Jump is still teaching kindergarten—but she is now also the top seller on Teachers Pay Teachers, the website on which educators can buy and sell lesson plans. In the past year, she has reportedly made $230,000 through the site. She says that roughly $100,000 of that came in the last fiscal quarter alone.
“It’s unbelievable,” she says, noting that when she first started using the TPT three years ago she made only around $300.
Jump—whose manner on the phone mixes Southern charm with a teacher’s slightly frantic pace—says she currently has about 60 lessons on TPT, with prices averaging around $8. (Sample Title: “Penguins Math and Literacy Fun.”) She never posts a unit, she emphasizes, until she has used it in her own classroom.
She explains that many teachers today have an urgent need for good lesson plans because the materials created by commercial publishers or provided by school districts are not always well-adapted to the current standards that need to be taught. They can also be dry and too slowly paced, she adds.
In all, more than $3 million has been spent on lesson materials on TPT, according to Paul Edelman, the company’s founder.
Jump, who has been teaching for 14 years, says that in the past she often shared her lesson plans with colleagues. One of them finally told her that they were so good she should be making money on them.

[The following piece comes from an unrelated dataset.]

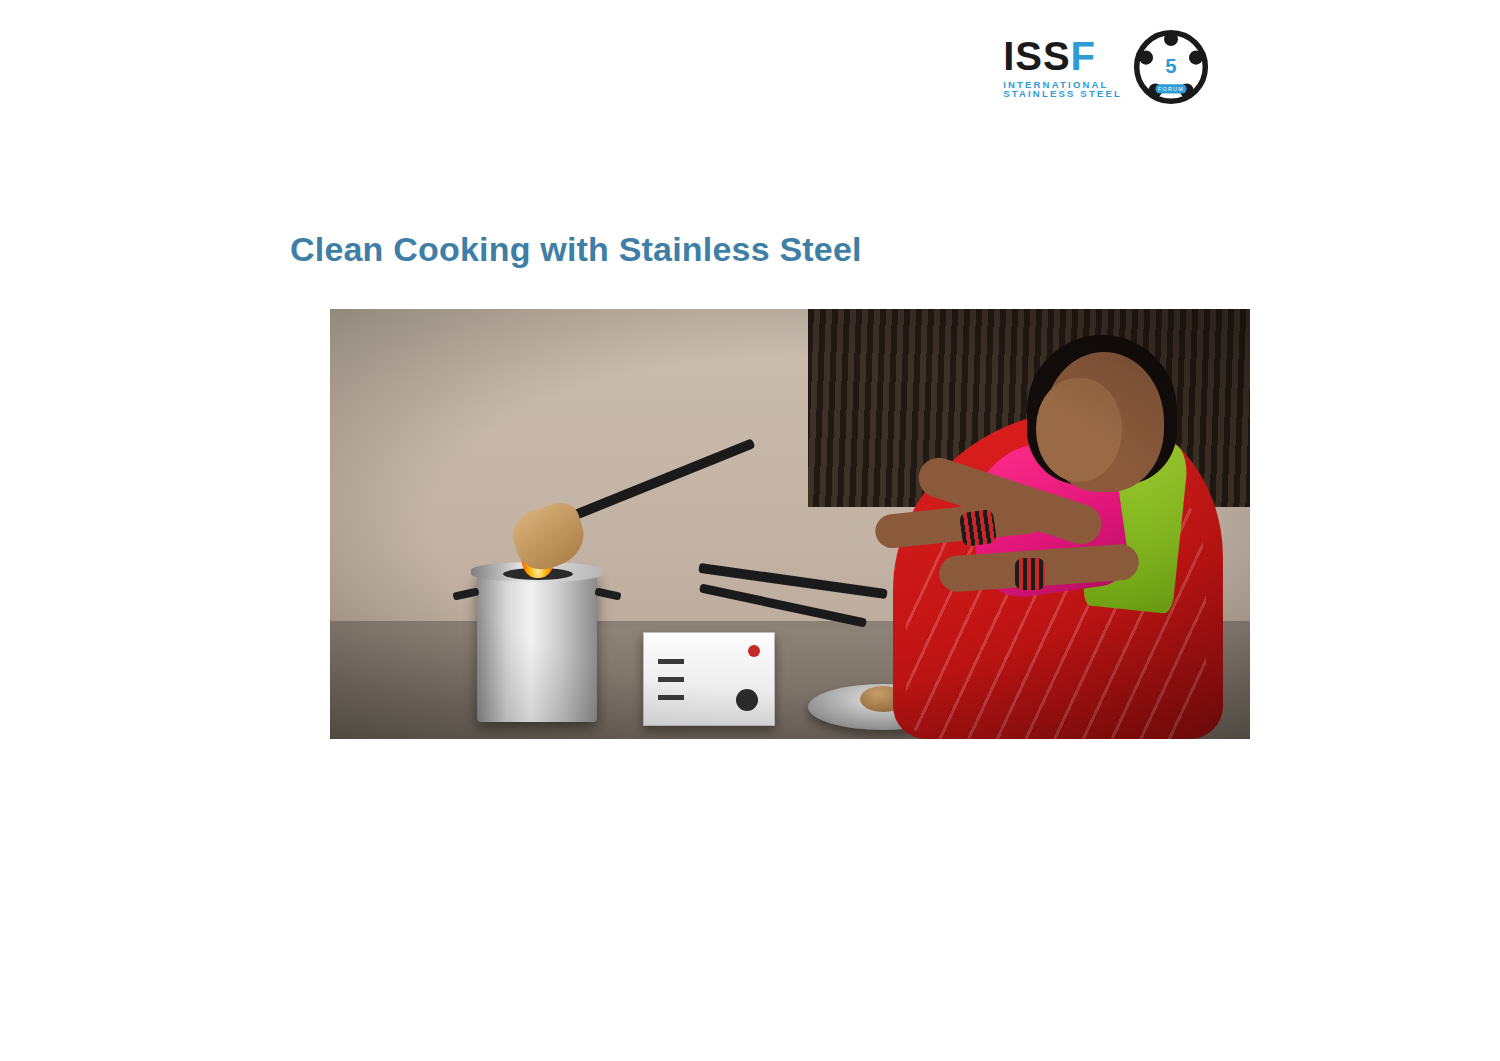ISSF
INTERNATIONAL
STAINLESS STEEL
5 FORUM
Clean Cooking with Stainless Steel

Asked about the concern that services like TPT may jeopardize the free exchange of ideas and resources in teachers’ professional community, Jump sounds far less defensive than practical. She says that she often posts lesson ideas on her blog that teachers are welcome to take but that the lessons she uploads to TPT are carefully crafted and ready for use. It typically takes her about 40 hours outside of school to create a lesson unit—which, she notes, significantly cuts into the time she could be spending with her family or relaxing. “I don’t think anyone out there would work on something for 40 hours, and then be happy not to get paid for it,” she says.

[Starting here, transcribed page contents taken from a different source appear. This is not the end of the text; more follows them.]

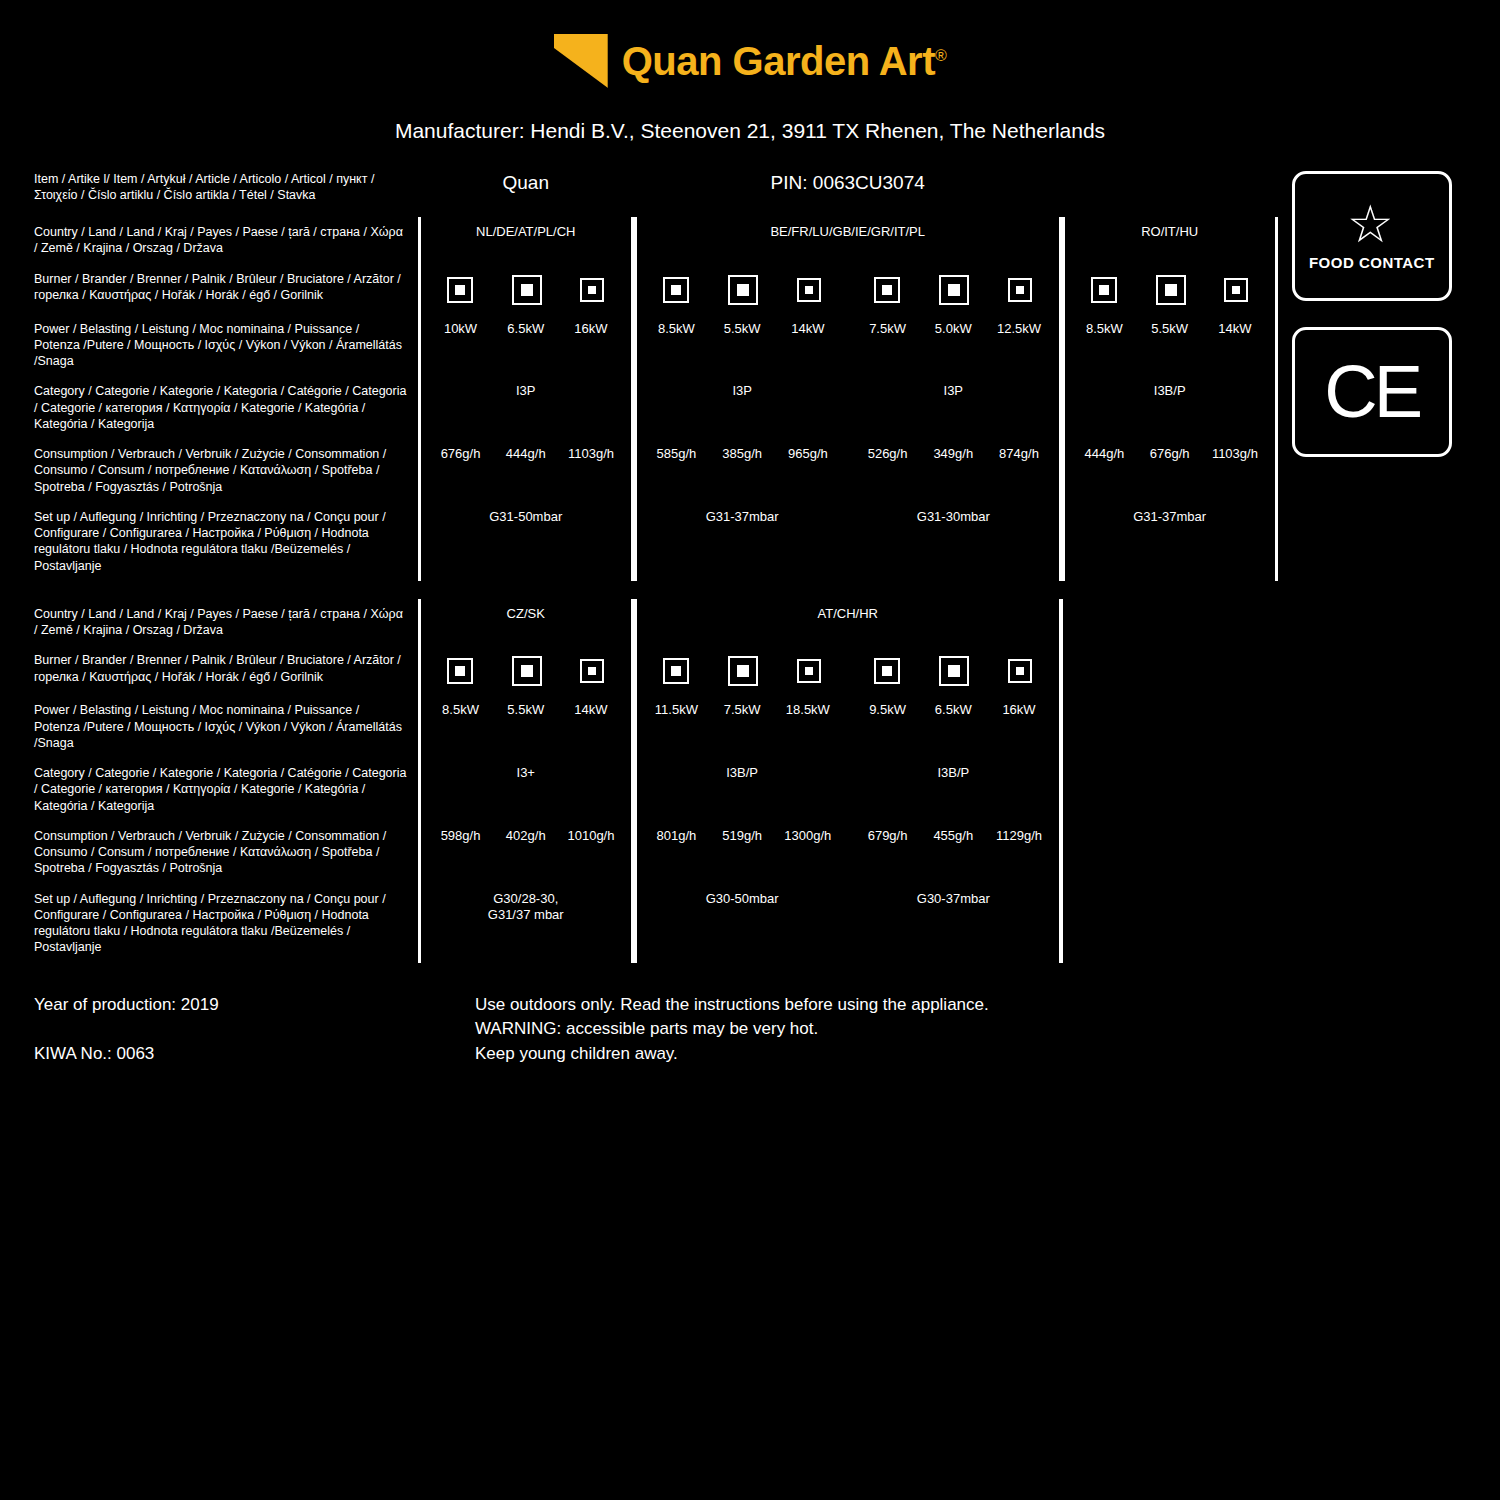Quan Garden Art®
Manufacturer: Hendi B.V., Steenoven 21, 3911 TX Rhenen, The Netherlands
| Item / Artike l/ Item / Artykuł / Article / Articolo / Articol / пункт / Στοιχείο / Číslo artiklu / Číslo artikla / Tétel / Stavka | Quan | | PIN: 0063CU3074 | | | ☆ FOOD CONTACT CE |
| Country / Land / Land / Kraj / Payes / Paese / țară / страна / Χώρα / Země / Krajina / Orszag / Država | NL/DE/AT/PL/CH | | BE/FR/LU/GB/IE/GR/IT/PL | | RO/IT/HU |
| Burner / Brander / Brenner / Palnik / Brûleur / Bruciatore / Arzător / горелка / Καυστήρας / Hořák / Horák / égő / Gorilnik | | | | | | |
| Power / Belasting / Leistung / Moc nominaina / Puissance / Potenza /Putere / Мощность / Ισχύς / Výkon / Výkon / Áramellátás /Snaga | 10kW 6.5kW 16kW | | 8.5kW 5.5kW 14kW | 7.5kW 5.0kW 12.5kW | | 8.5kW 5.5kW 14kW |
| Category / Categorie / Kategorie / Kategoria / Catégorie / Categoria / Categorie / категория / Κατηγορία / Kategorie / Kategória / Kategória / Kategorija | I3P | | I3P | I3P | | I3B/P |
| Consumption / Verbrauch / Verbruik / Zużycie / Consommation / Consumo / Consum / потребление / Κατανάλωση / Spotřeba / Spotreba / Fogyasztás / Potrošnja | 676g/h 444g/h 1103g/h | | 585g/h 385g/h 965g/h | 526g/h 349g/h 874g/h | | 444g/h 676g/h 1103g/h |
| Set up / Auflegung / Inrichting / Przeznaczony na / Conçu pour / Configurare / Configurarea / Настройка / Ρύθμιση / Hodnota regulátoru tlaku / Hodnota regulátora tlaku /Beüzemelés / Postavljanje | G31-50mbar | | G31-37mbar | G31-30mbar | | G31-37mbar |
| Country / Land / Land / Kraj / Payes / Paese / țară / страна / Χώρα / Země / Krajina / Orszag / Država | CZ/SK | | AT/CH/HR | | |
| Burner / Brander / Brenner / Palnik / Brûleur / Bruciatore / Arzător / горелка / Καυστήρας / Hořák / Horák / égő / Gorilnik | | | | | | |
| Power / Belasting / Leistung / Moc nominaina / Puissance / Potenza /Putere / Мощность / Ισχύς / Výkon / Výkon / Áramellátás /Snaga | 8.5kW 5.5kW 14kW | | 11.5kW 7.5kW 18.5kW | 9.5kW 6.5kW 16kW | | |
| Category / Categorie / Kategorie / Kategoria / Catégorie / Categoria / Categorie / категория / Κατηγορία / Kategorie / Kategória / Kategória / Kategorija | I3+ | | I3B/P | I3B/P | | |
| Consumption / Verbrauch / Verbruik / Zużycie / Consommation / Consumo / Consum / потребление / Κατανάλωση / Spotřeba / Spotreba / Fogyasztás / Potrošnja | 598g/h 402g/h 1010g/h | | 801g/h 519g/h 1300g/h | 679g/h 455g/h 1129g/h | | |
| Set up / Auflegung / Inrichting / Przeznaczony na / Conçu pour / Configurare / Configurarea / Настройка / Ρύθμιση / Hodnota regulátoru tlaku / Hodnota regulátora tlaku /Beüzemelés / Postavljanje | G30/28-30, G31/37 mbar | | G30-50mbar | G30-37mbar | | |
Year of production: 2019
KIWA No.: 0063
Use outdoors only. Read the instructions before using the appliance.
WARNING: accessible parts may be very hot.
Keep young children away.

She also notes that, in the current economic climate, many teachers have been forced to take second jobs. “This is my second job,” she says. “I don’t think it’s wrong.”
Regardless, Jump has been generous with her profits. She has bought a specially equipped van for a brother who is quadriplegic and set up a scholarship at her son’s private school. At her own school, she has purchased technology equipment—including a Smartboard for a friend—and paid for colleagues to attend the Ron Clark Academy. She has also funded projects on Donorschoose, the site that lets individuals help teachers buy needed instructional supplies.
Jump notes that school budgets have been tight for several years, and that many teachers don’t have adequate resources. “I’m very blessed right now,” she says. “I just want to give back.”